Dr. Shane “P-Mint” Morris, who recently joined Aurora as their VP of Loose Artillery, has proved through a series of tweets that employees at Health Canada and the Office of Medical Cannabis have been screwing with licensed producers for shits and giggles.

As Morris’ theory goes, employees at Health Canada and the Office of Medical Cannabis routinely draft regulations in such a way as to deliberately frustrate and irritate high-level employees at large cannabis corporations, just because they can, and because it’s fun.

According to an exclusive anonymous source at the Office of Medical Cannabis who we’ll call Sheila, Morris is 100% correct.

“It’s kind of like when the teenager working the grill at the burger joint spits on your burger,” says Sheila. “There’s no rhyme or reason to it. It’s sad really, but it’s what we live for. Only we would never actually spit on someone’s burger. Think about how many regulations that would violate! I would never hear the end of it from my husband. He works down the hall at the Office of Medical Hamburgers.”

Sheila also says that the real reason Health Canada opted to not publish the proposed regulations in the Canadian Gazette 1 is because they forgot.

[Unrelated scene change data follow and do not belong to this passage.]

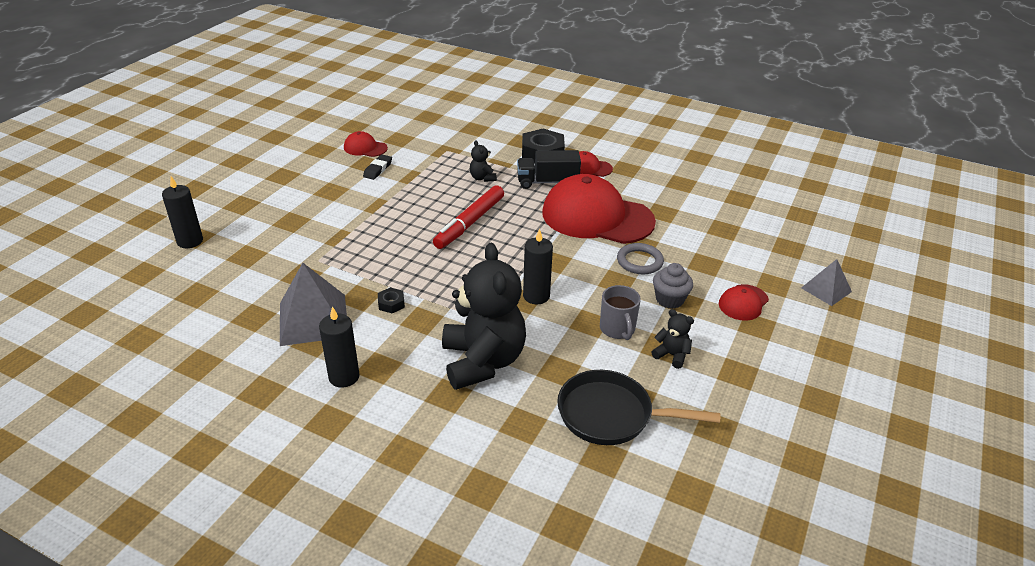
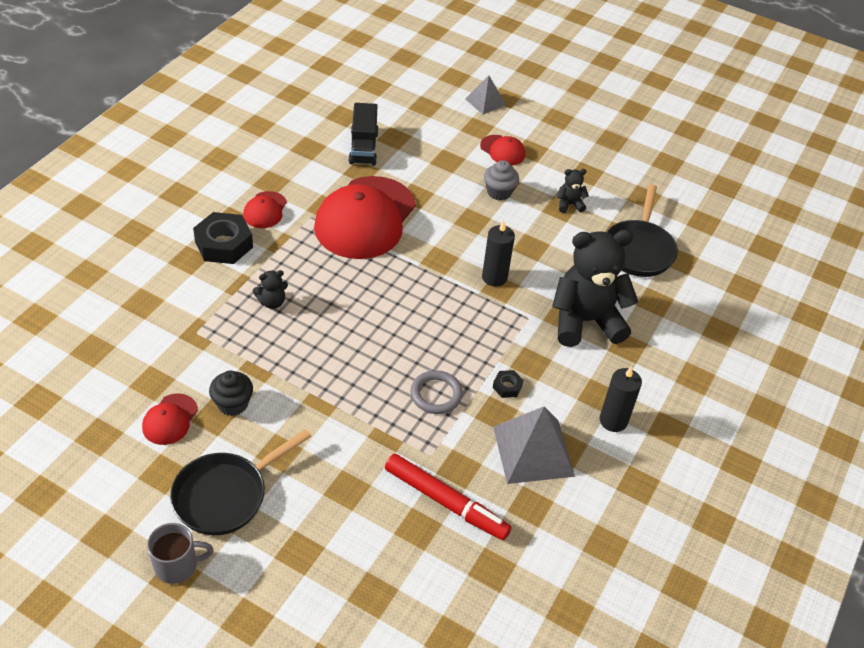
camera: 90 degrees left, 10 degrees up
black candle [162,176,203,248] -> none
black eraser [363,155,392,180] -> black cupcake [209,370,253,416]
red marker [433,185,504,249] -> red marker moved to [385,454,511,540]
black truck [517,150,581,189] -> black truck moved to [349,103,379,166]
grey mug [600,285,641,340] -> grey mug moved to [147,523,214,584]
grey ring [617,243,664,274] -> grey ring moved to [410,370,463,414]
black teddy bear [652,309,694,369] -> black teddy bear turned 45 degrees clockwise [557,169,589,213]
none -> black pan [170,429,312,535]

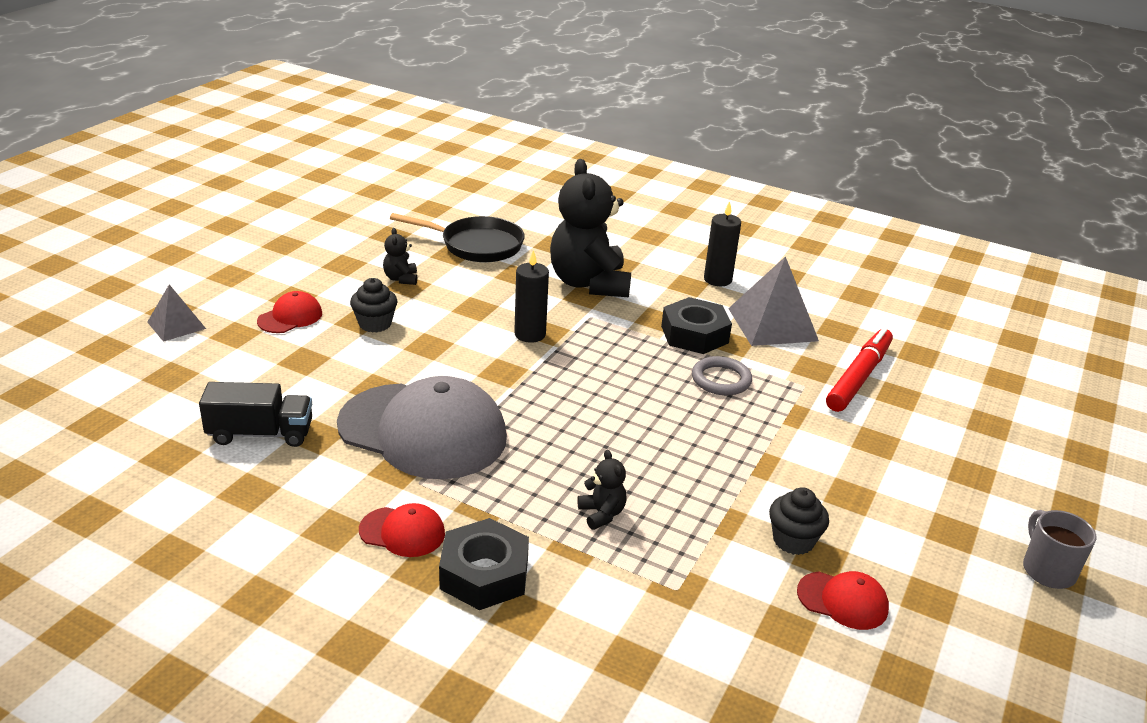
camera: 90 degrees left, 15 degrees down
black pan [170,429,312,535] -> none
red cap [314,176,416,259] -> grey cap [337,376,507,479]
grey cupcake [484,160,519,201] -> black cupcake [350,278,397,333]
black nut [493,370,524,398] -> black nut [661,297,732,354], size x2.12

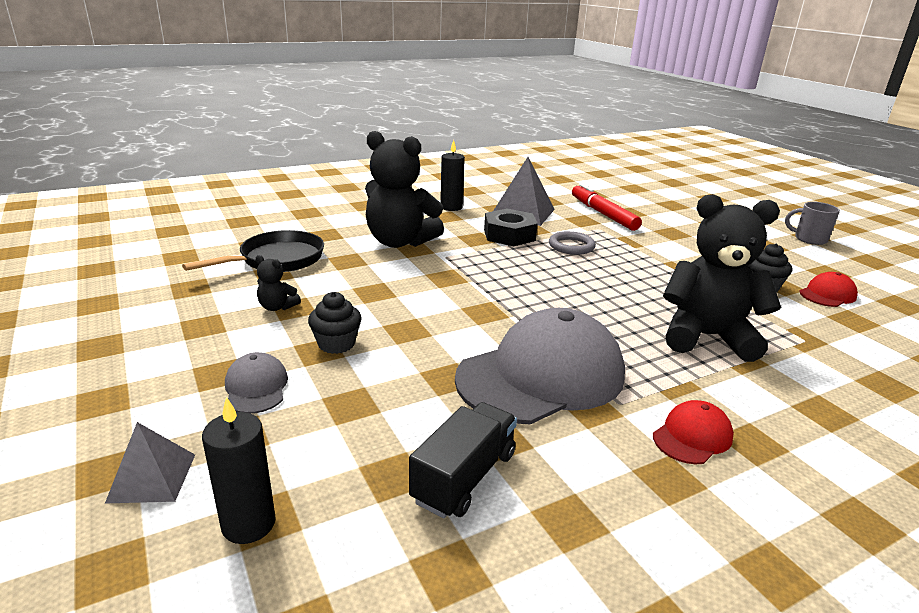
camera: 55 degrees left, 5 degrees down
red cap [257,291,322,333] -> grey cap [225,352,288,414]
black nut [439,518,529,610] -> none
black candle [514,250,549,343] -> black candle moved to [202,397,276,544]
black teddy bear [578,449,626,530] -> black teddy bear [663,194,781,362], size x2.40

“Honestly, we were all super blazed and totally forgot we were supposed to publish in Gazette 1 and 2″, said Sheila.

Verp has been informed that Morris is unavailable for comment as he and a crack team of Aurora botanists are currently undertaking a dangerous expedition in the Rocky Mountains to seek out a rare species of wild mountain mint that is rumoured by deepweb mint hounds to be laxative and euphoric.

* This article appears as published in Part 1 of the Satire Gazette. Public consultation is open on this satirical article until Sept, 2018.